2019-09-05T06:57:55.884371000Z Starting system message bus: dbus.
2019-09-05T06:57:55.884393000Z  * Starting Avahi mDNS/DNS-SD Daemon: avahi-daemon
2019-09-05T06:57:55.884415000Z    ...done.
2019-09-05T06:59:14.838559000Z [info]    Supervisor v10.0.3 starting up...

Update 3: Ungorked by deleting all the volumes and re-deploying a release that does not contain the socket scraping script. Will do some HTTP API stuff later today and update. Also noted this problem in this ticket:

Same issue here, running sysctl -w fs.inotify.max_user_instances=512 does not fix the issue. Note that I’m running ResinOS-In-Container:

Hi @tomgs ,
I just wanted to mention one more option you could try.
We’ve recently added new API to the supervisor running on a device that allows you to obtain a stream from journald where all the container logs are written to.
https://www.balena.io/docs/reference/supervisor/supervisor-api/#journald-logs
It could help you to obtain logs from all containers on the device and avoid too many files problem.

A problem with using the cloud APIs is that your device has to be connected to the VPN for it to work. If you have spotted connectivity, you might prefer having an on-device solution that allows you to buffer the data and upload it when connectivity is established.

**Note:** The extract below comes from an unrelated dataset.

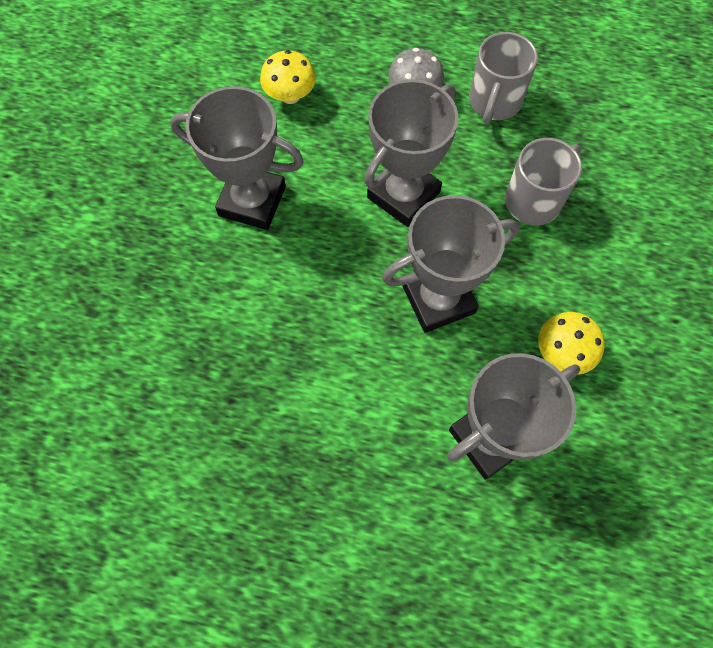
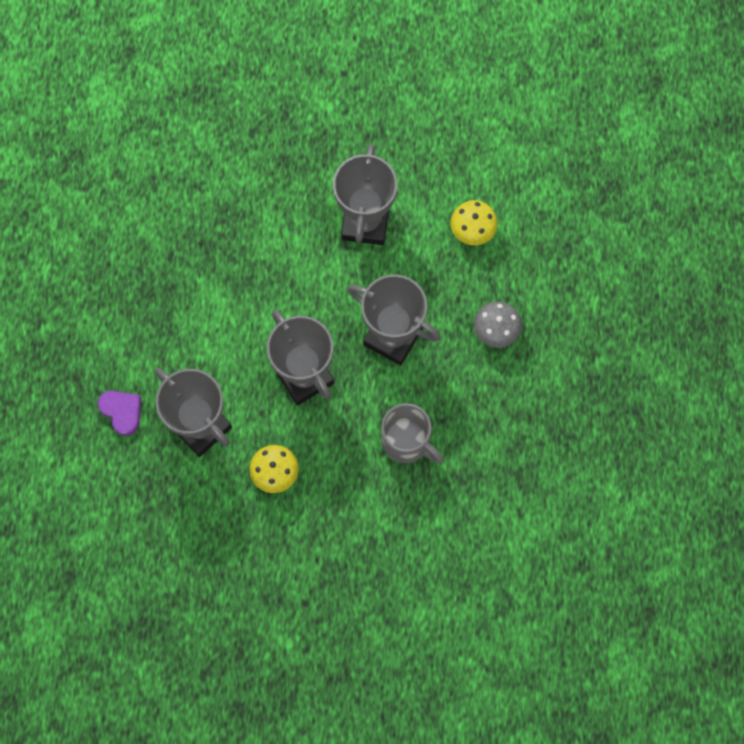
camera: 80 degrees right, 5 degrees up
(456, 545) = (122, 412): none -> purple heart
(494, 102) = (500, 399): grey mug -> none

In order to access supervisor API, you need to apply io.balena.features.supervisor-api: '1' label on your container.
Hope it helps.

hey @roman-mazur,

I think I may have misspoke - HTTP API was definitely referring to the supervisor API.
I have no interest in using the proxy on balena.io, since as you mentioned that could definitely be spotty.

Or am I missing something?

Or better yet - can you please explain the differences between:

  1. https://www.balena.io/docs/reference/supervisor/supervisor-api/#journald-logs

and

  1. https://www.balena.io/docs/reference/supervisor/supervisor-api/#stream-local-mode-application-logs-from-device

And which do you think is preferable?

Ah, sorry, I misread the message. Thanks for correcting me, and let us know how it goes.

@roman-mazur Literally just wrote a message above you:)

@tomgs
Sure, the different is mainly in what type of logs you will and from what source.

https://www.balena.io/docs/reference/supervisor/supervisor-api/#journald-logs
This API allows to obtain a stream from journald which contains kernel and engine logs in addition to container logs (analog to calling journalctl on the host).

https://www.balena.io/docs/reference/supervisor/supervisor-api/#stream-local-mode-application-logs-from-device
And this API provides a stream which is a composition of container logs taken from the engine (an analog of calling balena-engine logs on the host).

If you want the full picture of what is happening on the device, jourlnald is the best choice. But if you are interested in your container logs only. then the second option may be better. Also, if you enable persistent logging on a device, only with the first endpoint you would be able to get logs before the last boot.
Log formats are also different.

Does it help?

It really does @roman-mazur, thanks!

I will explore and ping back once I’ve got some idea of what’s a better way to go.

@roman-mazur An update:

First of all, and as an aside, I think the docs are missing the API key here, it says:

curl "$BALENA_SUPERVISOR_ADDRESS/v2/local/logs"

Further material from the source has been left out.